TAREFA PEDIDA 1: Extraia do texto sobre a adesão do auditório o trecho que vai de "Enquanto a verdade" até "de uma proposição.".

Toda a argumentação visa a adesão do auditório. As razões para admitir ou rejeitar uma tese podem ser diversas. A verdade ou falsidade desta constituem unicamente um motivo de adesão ou de rejeição no meio de tantos outros: uma tese pode ser admitida ou afastada porque é ou não oportuna, socialmente útil, justa e equilibrada.

Enquanto a verdade é uma propriedade da proposição, o mesmo não acontece com a adesão: esta é a adesão de um sujeito, de um auditório, e a intensidade de adesão a uma tese constitui uma grandeza variável, constantemente confrontada com a adesão a outras teses: é a razão pela qual a intensidade da adesão poderia sempre ser utilmente acrescida, o que não é o caso quando se trata da verdade de uma proposição.

MATERIAL DE ENTRADA:
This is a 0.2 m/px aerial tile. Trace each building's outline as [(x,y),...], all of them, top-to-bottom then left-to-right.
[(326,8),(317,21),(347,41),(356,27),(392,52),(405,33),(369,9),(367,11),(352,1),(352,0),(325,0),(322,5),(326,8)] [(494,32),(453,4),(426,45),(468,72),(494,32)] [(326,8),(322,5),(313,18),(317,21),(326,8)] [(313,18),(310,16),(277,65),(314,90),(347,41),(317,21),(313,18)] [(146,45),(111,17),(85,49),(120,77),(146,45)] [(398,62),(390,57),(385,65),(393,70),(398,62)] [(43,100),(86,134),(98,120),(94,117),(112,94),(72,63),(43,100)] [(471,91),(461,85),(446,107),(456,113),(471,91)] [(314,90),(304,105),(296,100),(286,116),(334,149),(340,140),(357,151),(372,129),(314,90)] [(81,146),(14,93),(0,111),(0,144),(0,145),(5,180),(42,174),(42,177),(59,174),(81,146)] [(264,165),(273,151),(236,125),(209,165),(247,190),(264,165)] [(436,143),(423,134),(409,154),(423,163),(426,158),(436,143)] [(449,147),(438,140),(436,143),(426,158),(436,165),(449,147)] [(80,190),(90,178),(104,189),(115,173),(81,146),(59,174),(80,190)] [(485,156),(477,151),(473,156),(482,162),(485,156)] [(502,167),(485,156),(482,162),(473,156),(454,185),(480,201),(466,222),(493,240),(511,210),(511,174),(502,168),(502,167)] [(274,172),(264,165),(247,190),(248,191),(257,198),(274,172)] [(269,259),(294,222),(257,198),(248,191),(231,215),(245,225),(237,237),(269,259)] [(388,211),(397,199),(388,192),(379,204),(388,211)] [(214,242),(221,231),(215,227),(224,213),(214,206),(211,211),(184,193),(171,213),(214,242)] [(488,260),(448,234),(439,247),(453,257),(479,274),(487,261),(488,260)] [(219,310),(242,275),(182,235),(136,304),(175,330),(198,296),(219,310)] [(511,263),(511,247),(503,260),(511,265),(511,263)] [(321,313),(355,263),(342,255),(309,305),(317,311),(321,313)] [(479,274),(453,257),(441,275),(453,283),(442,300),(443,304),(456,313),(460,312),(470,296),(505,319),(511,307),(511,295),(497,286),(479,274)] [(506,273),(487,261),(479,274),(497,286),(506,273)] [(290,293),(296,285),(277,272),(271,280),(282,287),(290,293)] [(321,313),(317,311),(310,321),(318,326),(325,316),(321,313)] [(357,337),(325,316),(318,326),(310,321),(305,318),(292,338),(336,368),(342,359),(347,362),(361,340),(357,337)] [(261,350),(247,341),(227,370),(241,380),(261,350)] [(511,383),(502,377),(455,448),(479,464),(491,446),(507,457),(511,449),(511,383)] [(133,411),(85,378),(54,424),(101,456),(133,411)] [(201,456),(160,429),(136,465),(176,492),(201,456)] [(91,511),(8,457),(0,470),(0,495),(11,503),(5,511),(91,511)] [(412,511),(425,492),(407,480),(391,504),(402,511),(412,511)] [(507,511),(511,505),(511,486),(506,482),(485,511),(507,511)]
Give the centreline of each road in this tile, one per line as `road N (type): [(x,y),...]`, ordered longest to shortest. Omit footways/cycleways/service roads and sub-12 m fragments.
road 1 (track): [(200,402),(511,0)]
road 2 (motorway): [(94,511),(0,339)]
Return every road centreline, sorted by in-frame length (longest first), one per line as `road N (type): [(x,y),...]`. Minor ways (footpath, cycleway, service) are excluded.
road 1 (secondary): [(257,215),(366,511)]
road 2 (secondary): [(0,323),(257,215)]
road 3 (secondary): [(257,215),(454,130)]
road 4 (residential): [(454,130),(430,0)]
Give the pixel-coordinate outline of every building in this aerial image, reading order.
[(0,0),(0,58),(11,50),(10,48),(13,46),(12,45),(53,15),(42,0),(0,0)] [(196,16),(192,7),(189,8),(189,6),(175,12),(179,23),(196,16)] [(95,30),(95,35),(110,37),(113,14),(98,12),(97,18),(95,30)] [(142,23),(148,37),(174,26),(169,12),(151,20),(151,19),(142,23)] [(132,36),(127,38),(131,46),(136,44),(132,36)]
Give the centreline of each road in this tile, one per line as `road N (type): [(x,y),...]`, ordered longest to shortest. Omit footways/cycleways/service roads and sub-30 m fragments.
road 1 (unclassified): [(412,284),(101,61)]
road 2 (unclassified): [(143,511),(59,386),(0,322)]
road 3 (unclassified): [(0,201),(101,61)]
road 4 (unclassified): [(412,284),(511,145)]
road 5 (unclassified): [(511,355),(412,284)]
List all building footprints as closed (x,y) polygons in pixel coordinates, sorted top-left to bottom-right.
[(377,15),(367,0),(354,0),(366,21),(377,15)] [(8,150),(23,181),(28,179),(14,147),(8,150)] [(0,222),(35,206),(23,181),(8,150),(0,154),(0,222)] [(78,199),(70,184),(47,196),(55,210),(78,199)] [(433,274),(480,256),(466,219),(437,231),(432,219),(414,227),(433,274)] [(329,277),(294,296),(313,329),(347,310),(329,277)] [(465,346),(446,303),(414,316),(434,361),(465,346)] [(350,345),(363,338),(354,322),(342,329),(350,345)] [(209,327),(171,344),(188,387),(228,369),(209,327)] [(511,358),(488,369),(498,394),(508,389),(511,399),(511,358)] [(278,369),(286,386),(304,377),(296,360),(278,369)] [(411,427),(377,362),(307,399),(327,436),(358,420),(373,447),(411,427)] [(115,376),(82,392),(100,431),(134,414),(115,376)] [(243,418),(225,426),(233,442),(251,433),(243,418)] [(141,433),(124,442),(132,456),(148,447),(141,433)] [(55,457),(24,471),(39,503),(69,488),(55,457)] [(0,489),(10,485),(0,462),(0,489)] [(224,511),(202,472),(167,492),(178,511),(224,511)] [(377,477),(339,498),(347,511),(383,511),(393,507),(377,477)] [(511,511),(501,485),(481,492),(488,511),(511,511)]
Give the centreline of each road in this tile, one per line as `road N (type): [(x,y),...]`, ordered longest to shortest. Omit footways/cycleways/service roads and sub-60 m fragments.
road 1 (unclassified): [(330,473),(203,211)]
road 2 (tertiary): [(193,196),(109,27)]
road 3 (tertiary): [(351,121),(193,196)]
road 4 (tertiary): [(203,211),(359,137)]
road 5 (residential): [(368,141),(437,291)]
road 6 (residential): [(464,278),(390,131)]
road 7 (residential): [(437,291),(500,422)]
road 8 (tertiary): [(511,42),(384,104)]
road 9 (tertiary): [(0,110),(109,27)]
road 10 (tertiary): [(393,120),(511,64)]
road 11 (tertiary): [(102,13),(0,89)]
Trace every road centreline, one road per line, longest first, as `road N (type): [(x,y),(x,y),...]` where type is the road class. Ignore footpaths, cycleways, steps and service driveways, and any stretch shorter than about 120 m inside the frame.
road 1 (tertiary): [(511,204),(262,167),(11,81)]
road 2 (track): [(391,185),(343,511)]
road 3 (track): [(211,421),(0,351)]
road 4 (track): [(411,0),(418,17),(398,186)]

TAREFA PEDIDA 2: Nos registros, reescreva somente as linhas que vão da linha com "sub-30 m fragments." até a linha com "road 5 (unclassified): [(511,355),(412,284)]", trocando "tile" por "image" e mantendo todo o resto igual.

RESPOSTA CORRETA 1:
Enquanto a verdade é uma propriedade da proposição, o mesmo não acontece com a adesão: esta é a adesão de um sujeito, de um auditório, e a intensidade de adesão a uma tese constitui uma grandeza variável, constantemente confrontada com a adesão a outras teses: é a razão pela qual a intensidade da adesão poderia sempre ser utilmente acrescida, o que não é o caso quando se trata da verdade de uma proposição.

RESPOSTA CORRETA 2:
Give the centreline of each road in this image, one per line as `road N (type): [(x,y),...]`, ordered longest to shortest. Omit footways/cycleways/service roads and sub-30 m fragments.
road 1 (unclassified): [(412,284),(101,61)]
road 2 (unclassified): [(143,511),(59,386),(0,322)]
road 3 (unclassified): [(0,201),(101,61)]
road 4 (unclassified): [(412,284),(511,145)]
road 5 (unclassified): [(511,355),(412,284)]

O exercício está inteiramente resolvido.